The venue was decorated with turquoise and yellow, Raval’s favorite colors. She also wanted to incorporate purple, which she did by wearing a purple dress to the reception. “I’m shocked I was able to get all the colors I wanted, and they worked so well together,” she says.

Another personal touch was the liquidnitrogen- chilled ice cream served at the reception. “We both like to have fun, and I love ice cream,” explains Raval. “It was something different that I’d never seen before at a wedding.” They offered guests a choice between Baileys coffee with toffee bites and a peach sorbet.

“Everything went seamlessly, and it was beautiful,” says Trivedi of the 15-hour day. “Dina said afterward that she had heard that with everything going on, she wouldn’t be able to eat her wedding cake that day.

“But she told me, ‘We had the cake, and we ate it too!’”

Newlyweds Dina Raval and Sanket Patel dance the night away at the Sheraton Mahwah.

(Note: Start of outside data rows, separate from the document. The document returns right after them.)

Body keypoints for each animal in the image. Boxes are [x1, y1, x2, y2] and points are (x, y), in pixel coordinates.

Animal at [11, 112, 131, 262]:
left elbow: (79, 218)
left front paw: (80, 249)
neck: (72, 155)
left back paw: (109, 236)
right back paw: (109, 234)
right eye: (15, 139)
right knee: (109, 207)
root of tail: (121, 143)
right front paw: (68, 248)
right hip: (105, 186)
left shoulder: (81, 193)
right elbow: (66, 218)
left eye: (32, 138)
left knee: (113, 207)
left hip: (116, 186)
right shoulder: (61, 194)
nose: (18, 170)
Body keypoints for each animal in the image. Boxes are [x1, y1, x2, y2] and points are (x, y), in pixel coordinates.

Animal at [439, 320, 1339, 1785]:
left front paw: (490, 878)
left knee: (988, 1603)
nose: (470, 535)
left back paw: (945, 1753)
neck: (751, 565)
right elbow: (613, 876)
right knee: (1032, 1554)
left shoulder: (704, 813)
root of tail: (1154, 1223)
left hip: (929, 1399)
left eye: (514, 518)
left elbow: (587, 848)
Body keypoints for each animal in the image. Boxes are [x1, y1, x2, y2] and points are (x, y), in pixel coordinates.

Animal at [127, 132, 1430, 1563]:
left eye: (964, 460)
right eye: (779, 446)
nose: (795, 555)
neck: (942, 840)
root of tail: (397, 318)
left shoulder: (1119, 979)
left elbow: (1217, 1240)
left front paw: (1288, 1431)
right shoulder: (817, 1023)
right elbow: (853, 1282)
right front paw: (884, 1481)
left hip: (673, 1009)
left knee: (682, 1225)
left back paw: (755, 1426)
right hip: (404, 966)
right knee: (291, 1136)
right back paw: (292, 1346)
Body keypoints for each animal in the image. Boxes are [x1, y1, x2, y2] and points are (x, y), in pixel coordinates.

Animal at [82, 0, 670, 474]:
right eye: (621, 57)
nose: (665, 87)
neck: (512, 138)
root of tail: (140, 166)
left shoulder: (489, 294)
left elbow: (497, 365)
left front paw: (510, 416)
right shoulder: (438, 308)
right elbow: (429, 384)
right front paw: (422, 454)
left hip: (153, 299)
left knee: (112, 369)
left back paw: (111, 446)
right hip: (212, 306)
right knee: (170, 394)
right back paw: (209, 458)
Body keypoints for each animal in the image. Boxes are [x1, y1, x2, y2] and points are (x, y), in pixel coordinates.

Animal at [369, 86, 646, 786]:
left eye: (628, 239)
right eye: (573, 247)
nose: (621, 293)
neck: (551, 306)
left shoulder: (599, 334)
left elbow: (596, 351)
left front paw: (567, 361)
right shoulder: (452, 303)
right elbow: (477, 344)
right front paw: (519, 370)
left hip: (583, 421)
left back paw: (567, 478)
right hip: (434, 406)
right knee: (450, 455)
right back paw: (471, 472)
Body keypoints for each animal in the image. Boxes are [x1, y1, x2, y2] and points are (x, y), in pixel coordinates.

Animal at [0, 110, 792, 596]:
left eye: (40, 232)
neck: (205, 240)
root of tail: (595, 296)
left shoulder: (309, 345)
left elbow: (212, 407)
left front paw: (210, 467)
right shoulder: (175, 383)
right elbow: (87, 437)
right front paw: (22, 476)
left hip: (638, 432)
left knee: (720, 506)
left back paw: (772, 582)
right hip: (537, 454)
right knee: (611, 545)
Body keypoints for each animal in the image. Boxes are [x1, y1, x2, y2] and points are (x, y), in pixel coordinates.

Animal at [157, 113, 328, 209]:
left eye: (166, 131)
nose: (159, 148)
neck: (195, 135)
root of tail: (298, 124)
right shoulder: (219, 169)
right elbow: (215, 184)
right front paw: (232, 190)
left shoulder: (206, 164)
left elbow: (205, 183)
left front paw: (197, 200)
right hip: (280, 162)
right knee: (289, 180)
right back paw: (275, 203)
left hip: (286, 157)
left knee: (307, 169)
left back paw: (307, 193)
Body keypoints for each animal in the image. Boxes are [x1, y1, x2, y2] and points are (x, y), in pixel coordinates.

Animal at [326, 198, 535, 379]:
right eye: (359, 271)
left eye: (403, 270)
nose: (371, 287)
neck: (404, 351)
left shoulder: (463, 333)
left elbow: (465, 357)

Raval specifically selected her reception dress for the color—purple is one of her favorite hues.

The bride and groom incorporated many customs of an Indian wedding, including the use of yellow and white flower petals, traditional formal attire and symbolic ceremonies.

Raval’s hands were adorned with henna art, a custom for the bride.

More than 300 guests helped the happy couple celebrate their big day, which included a four-tier cake from A Little Cake in Park Ridge, elegant decor by Wedding Design and catering by Chand Palace.

The groom shows off a novelty ring, one of many personal tokens featured at the wedding ceremony.